Following the suppression, ETI's staff has been transferred to MiBAC's DG for the Performing Arts, whereas its three theatres were put on the market: Teatro La Pergola, in Florence, became a foundation owned by the municipality itself and by a banking foundation; Teatro Quirino, in Rome, was privatised; when the third theatre, Teatro Valle (the oldest theatre in Rome, founded in 1727), was due to be privatised as well, many theatre people – actors, directors, musicians, and the whole Roman theatre community – fiercely opposed that decision by occupying the theatre in June 2011. The occupation has been ongoing for a year, during which the theatre was able to offer its fans hundreds of theatre, music, dance, and film performances, thanks to the solidarity expressed by the arts community, performing for free. Peter Stein, Anatoly Vasiliev, Dario Fo, Franca Rame, Nanni Moretti have been among the many artists performing on the Valle's stage.
Meanwhile, a new juridical status – a foundation, with the name Fondazione Teatro Valle Bene Comune (Foundation Teatro Valle Common Good) – is being planned for the occupied theatre.

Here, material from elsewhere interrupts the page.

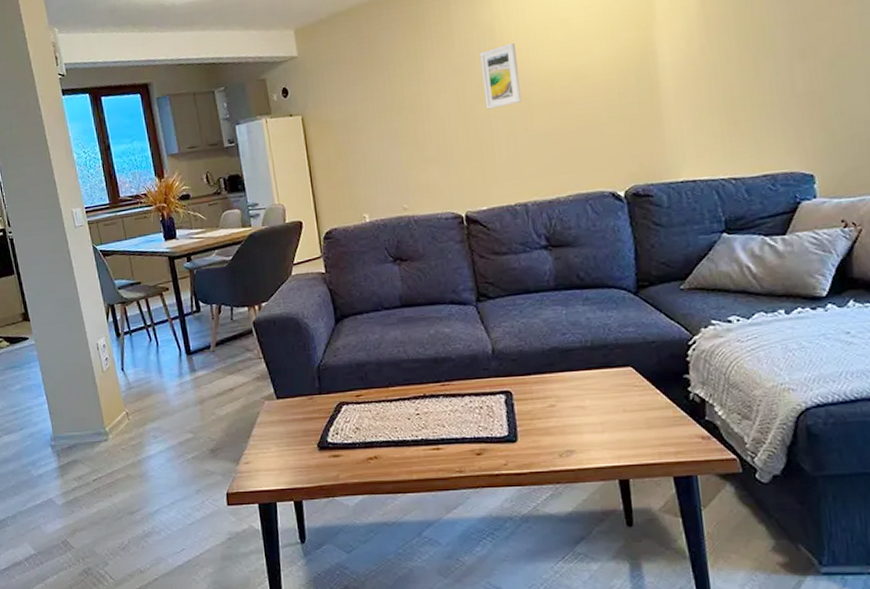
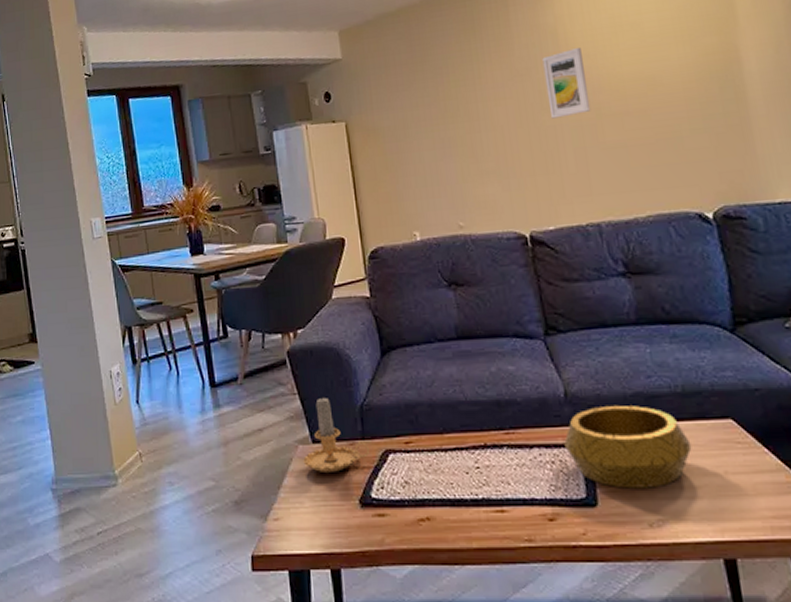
candle: none [269,360,326,423] -> present [303,397,369,472]
decorative bowl: none [491,358,597,427] -> present [564,405,692,489]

The related movement is fully in line with several, new movements of citizens currently growing in our country with a view to supporting the establishment of a new category of goods with a special status: the common goods / "beni comuni" (the most important of these goods being water, also threatened by privatisation in Italy).
The fate of Teatro Valle is still uncertain, also depending on the availability of the financial resources needed for the ordinary management of the proposed foundation: the collection of money and donations is, in fact, lagging behind (only half of the needed financial resources has been reached). Meanwhile, though, the contagion has spread to other theatres – mainly in southern Italy – which have also been occupied.